(Work to be completed) Keep the wording of every entry intact in your copy, and omit the pictures.

Web page revision data
- Opening Delimiter -

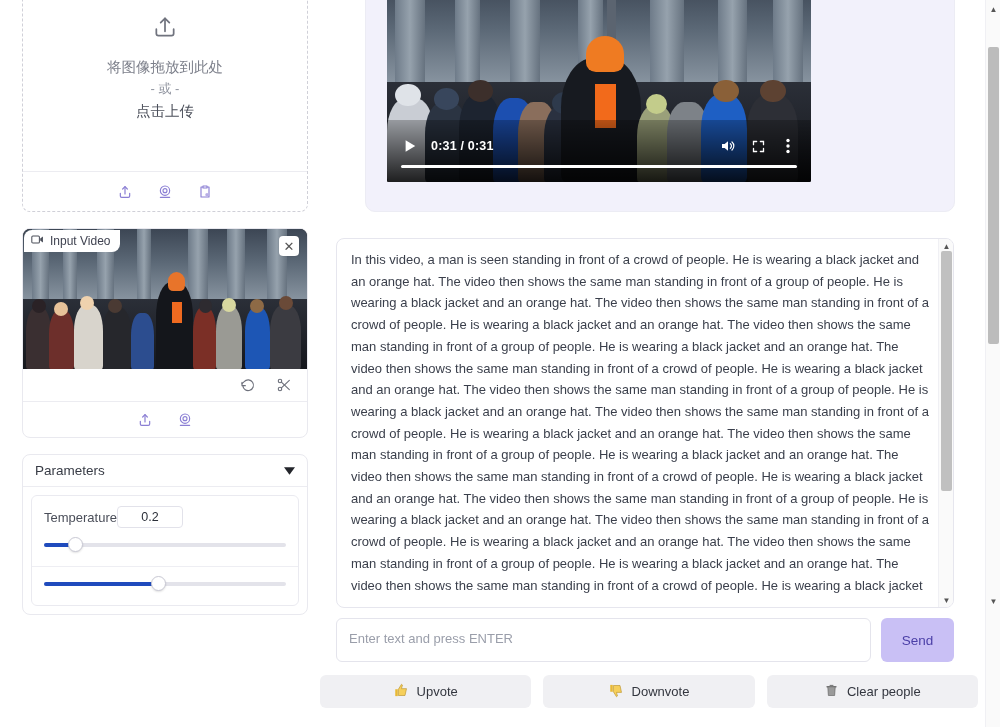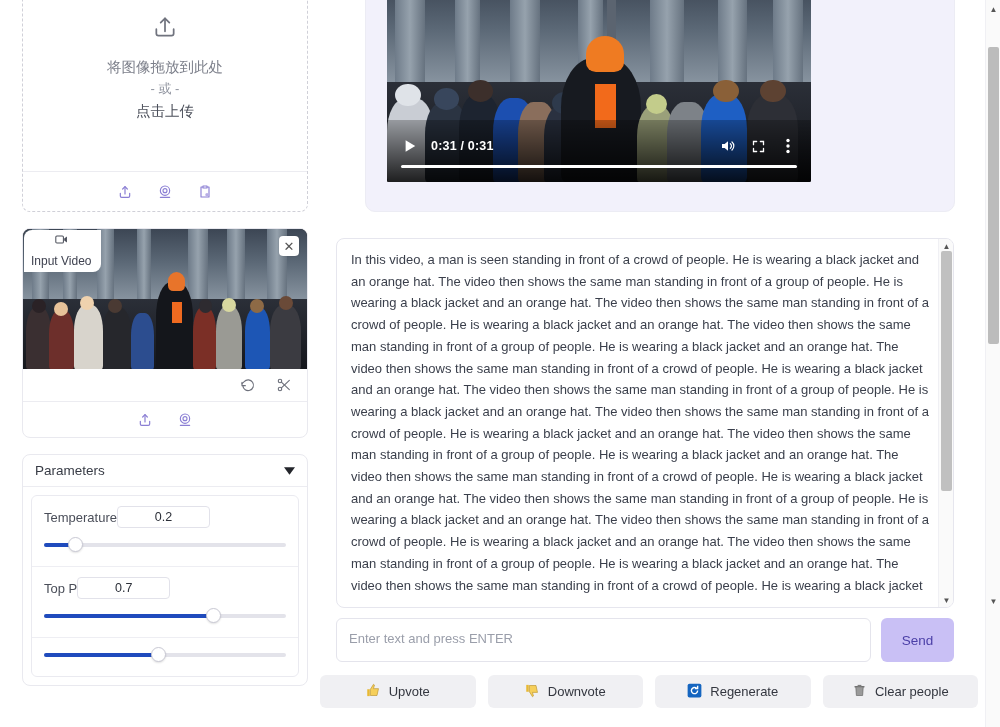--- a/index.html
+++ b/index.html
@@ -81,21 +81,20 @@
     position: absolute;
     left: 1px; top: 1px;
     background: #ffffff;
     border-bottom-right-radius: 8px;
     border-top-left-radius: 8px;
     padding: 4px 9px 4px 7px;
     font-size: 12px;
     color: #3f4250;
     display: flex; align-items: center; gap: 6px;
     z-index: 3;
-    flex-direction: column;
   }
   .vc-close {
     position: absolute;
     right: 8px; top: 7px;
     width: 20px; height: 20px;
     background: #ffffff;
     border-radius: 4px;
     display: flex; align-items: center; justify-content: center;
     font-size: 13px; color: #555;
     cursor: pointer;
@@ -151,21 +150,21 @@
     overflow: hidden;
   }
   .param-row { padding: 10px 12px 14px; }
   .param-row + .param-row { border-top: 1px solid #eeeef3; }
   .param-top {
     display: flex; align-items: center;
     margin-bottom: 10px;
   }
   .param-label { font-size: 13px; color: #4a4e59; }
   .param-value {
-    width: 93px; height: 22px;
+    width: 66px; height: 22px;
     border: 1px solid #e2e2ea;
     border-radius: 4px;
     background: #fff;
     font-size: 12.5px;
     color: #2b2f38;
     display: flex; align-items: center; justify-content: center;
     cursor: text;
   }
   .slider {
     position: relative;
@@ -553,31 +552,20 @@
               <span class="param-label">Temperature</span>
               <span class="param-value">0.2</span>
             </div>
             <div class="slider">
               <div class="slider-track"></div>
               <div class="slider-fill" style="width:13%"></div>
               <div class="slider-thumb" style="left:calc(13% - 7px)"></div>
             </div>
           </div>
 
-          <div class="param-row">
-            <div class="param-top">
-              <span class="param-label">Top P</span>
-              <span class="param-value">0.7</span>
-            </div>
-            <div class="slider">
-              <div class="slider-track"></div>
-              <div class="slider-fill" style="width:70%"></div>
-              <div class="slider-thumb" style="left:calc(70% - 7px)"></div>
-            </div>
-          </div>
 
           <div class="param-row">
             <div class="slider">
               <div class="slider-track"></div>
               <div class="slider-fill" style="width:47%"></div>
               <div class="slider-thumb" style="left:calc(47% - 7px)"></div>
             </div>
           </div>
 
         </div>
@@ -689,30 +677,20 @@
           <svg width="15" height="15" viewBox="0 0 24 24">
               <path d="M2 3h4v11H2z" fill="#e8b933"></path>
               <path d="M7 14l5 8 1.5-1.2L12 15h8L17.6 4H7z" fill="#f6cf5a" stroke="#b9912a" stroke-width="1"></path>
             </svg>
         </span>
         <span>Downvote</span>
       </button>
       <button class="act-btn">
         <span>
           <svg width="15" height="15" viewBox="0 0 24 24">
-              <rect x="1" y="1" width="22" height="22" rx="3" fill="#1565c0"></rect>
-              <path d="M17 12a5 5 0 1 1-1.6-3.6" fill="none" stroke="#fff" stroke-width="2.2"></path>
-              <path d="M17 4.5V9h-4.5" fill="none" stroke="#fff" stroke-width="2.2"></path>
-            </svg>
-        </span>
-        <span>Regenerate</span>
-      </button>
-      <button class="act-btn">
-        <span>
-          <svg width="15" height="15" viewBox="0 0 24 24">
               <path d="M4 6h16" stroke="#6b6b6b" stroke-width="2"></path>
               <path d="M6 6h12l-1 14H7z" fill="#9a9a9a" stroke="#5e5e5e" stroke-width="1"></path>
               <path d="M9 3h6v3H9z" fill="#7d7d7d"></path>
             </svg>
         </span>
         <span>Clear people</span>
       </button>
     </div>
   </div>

- Closing Delimiter -

(Exercise solution)
--- a/index.html
+++ b/index.html
@@ -81,21 +81,20 @@
     position: absolute;
     left: 1px; top: 1px;
     background: #ffffff;
     border-bottom-right-radius: 8px;
     border-top-left-radius: 8px;
     padding: 4px 9px 4px 7px;
     font-size: 12px;
     color: #3f4250;
     display: flex; align-items: center; gap: 6px;
     z-index: 3;
-    flex-direction: column;
   }
   .vc-close {
     position: absolute;
     right: 8px; top: 7px;
     width: 20px; height: 20px;
     background: #ffffff;
     border-radius: 4px;
     display: flex; align-items: center; justify-content: center;
     font-size: 13px; color: #555;
     cursor: pointer;
@@ -151,21 +150,21 @@
     overflow: hidden;
   }
   .param-row { padding: 10px 12px 14px; }
   .param-row + .param-row { border-top: 1px solid #eeeef3; }
   .param-top {
     display: flex; align-items: center;
     margin-bottom: 10px;
   }
   .param-label { font-size: 13px; color: #4a4e59; }
   .param-value {
-    width: 93px; height: 22px;
+    width: 66px; height: 22px;
     border: 1px solid #e2e2ea;
     border-radius: 4px;
     background: #fff;
     font-size: 12.5px;
     color: #2b2f38;
     display: flex; align-items: center; justify-content: center;
     cursor: text;
   }
   .slider {
     position: relative;
@@ -553,31 +552,20 @@
               <span class="param-label">Temperature</span>
               <span class="param-value">0.2</span>
             </div>
             <div class="slider">
               <div class="slider-track"></div>
               <div class="slider-fill" style="width:13%"></div>
               <div class="slider-thumb" style="left:calc(13% - 7px)"></div>
             </div>
           </div>
 
-          <div class="param-row">
-            <div class="param-top">
-              <span class="param-label">Top P</span>
-              <span class="param-value">0.7</span>
-            </div>
-            <div class="slider">
-              <div class="slider-track"></div>
-              <div class="slider-fill" style="width:70%"></div>
-              <div class="slider-thumb" style="left:calc(70% - 7px)"></div>
-            </div>
-          </div>
 
           <div class="param-row">
             <div class="slider">
               <div class="slider-track"></div>
               <div class="slider-fill" style="width:47%"></div>
               <div class="slider-thumb" style="left:calc(47% - 7px)"></div>
             </div>
           </div>
 
         </div>
@@ -689,30 +677,20 @@
           <svg width="15" height="15" viewBox="0 0 24 24">
               <path d="M2 3h4v11H2z" fill="#e8b933"></path>
               <path d="M7 14l5 8 1.5-1.2L12 15h8L17.6 4H7z" fill="#f6cf5a" stroke="#b9912a" stroke-width="1"></path>
             </svg>
         </span>
         <span>Downvote</span>
       </button>
       <button class="act-btn">
         <span>
           <svg width="15" height="15" viewBox="0 0 24 24">
-              <rect x="1" y="1" width="22" height="22" rx="3" fill="#1565c0"></rect>
-              <path d="M17 12a5 5 0 1 1-1.6-3.6" fill="none" stroke="#fff" stroke-width="2.2"></path>
-              <path d="M17 4.5V9h-4.5" fill="none" stroke="#fff" stroke-width="2.2"></path>
-            </svg>
-        </span>
-        <span>Regenerate</span>
-      </button>
-      <button class="act-btn">
-        <span>
-          <svg width="15" height="15" viewBox="0 0 24 24">
               <path d="M4 6h16" stroke="#6b6b6b" stroke-width="2"></path>
               <path d="M6 6h12l-1 14H7z" fill="#9a9a9a" stroke="#5e5e5e" stroke-width="1"></path>
               <path d="M9 3h6v3H9z" fill="#7d7d7d"></path>
             </svg>
         </span>
         <span>Clear people</span>
       </button>
     </div>
   </div>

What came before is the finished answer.